- [Zu beantwortende Fragen]
1 – Seit wann hört die schreibende Person laut dem Text über Rundfunkbudgets aus Redaktionen, dass im kommenden Jahr weniger Geld zur Verfügung stehe?
2 – Führen Sie den Text über Rundfunkbudgets im Anschluss an seinen letzten Satz weiter.

- [Lesetext]
# # # # # # #

Ich selbst höre seit Mitte der 90er Jahre aus Hörspiel-/Klangkunst-/Neue Musik Redaktionen, dass im jeweils kommenden Jahr nicht mehr soviel Geld zur Verfügung stehe. Jetzt, gut 25 Jahre später, wird weiterhin so argumentiert. Dadurch stellt sich mir die Frage: Wie hoch das Budget damals gewesen sein muss, dass so vieles möglich war, was heute trotzt viel höheren Gebührenaufkommens nicht mehr möglich zu sein scheint., Ich halte die rundfunkinternen Programmentscheidungen in jeder Hinsicht für politisch und nicht nur  finanziell motivierte und vor allem nicht für medial-ästhetische Entscheidungen.   Während Redakteure Budget-Gelder als Umsetzungsmöglichkeiten von Programmideen nutzen wollen, um neu Formate zu entwickeln, gelten sie in den Führungsebenen oft als Instrumente politisch und kulturell ausgerichteter Steuerungsmöglichkeiten.

# # # # # # #

- [Datensätze]
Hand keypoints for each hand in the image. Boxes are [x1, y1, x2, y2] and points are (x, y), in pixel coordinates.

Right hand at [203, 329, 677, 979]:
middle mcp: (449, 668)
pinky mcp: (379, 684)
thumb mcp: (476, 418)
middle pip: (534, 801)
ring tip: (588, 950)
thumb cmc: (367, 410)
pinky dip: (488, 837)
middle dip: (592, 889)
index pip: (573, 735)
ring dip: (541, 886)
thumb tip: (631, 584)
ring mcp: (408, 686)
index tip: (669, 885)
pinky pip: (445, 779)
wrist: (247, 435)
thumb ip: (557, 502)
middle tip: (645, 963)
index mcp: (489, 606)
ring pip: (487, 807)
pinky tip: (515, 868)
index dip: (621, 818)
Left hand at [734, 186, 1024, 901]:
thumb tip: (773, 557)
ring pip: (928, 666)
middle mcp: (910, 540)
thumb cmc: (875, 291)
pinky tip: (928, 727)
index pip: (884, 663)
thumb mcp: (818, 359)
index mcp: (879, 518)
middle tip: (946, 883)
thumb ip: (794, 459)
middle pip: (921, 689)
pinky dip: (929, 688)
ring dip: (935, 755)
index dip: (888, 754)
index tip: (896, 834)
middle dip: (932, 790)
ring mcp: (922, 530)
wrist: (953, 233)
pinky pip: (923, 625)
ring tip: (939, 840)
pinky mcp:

# # # # # # #

- [Lösungen]
1 – Seit Mitte der 90er Jahre.

2 –
Meine künstlerische Praxis und Freiheit ist nicht gefährdet, beeinflusst noch gebunden an Budget, Mittelvergabe, Finanzierungspläne, inhaltich-programmatische Ausrichtungen, politische Entscheidungen von Rundfunkverantwortlichen. Ich liebe das Radio und arbeite auch ohne dieses Medium weiter. Kürzungen von Radiobudgets sowie der Wegfall  von Sendeplätzen lockern und lösen lange gepflegte Arbeitsbeziehungen auf und haben natürlich  Einbußen bei meinen Einnahmen zur Folge. Das Radio wird zu einem Auftraggeber unter vielen und reiht sich ein in die Engagements bei Festivals, Ausstellungen in Museen, Galerien, Konzertreihen national wie international. Das ist ein Fließen und Charakteristikum des freischaffenden Arbeitens. Mir scheint als schade das Medium sich selbst mehr als Künstlern wie mir.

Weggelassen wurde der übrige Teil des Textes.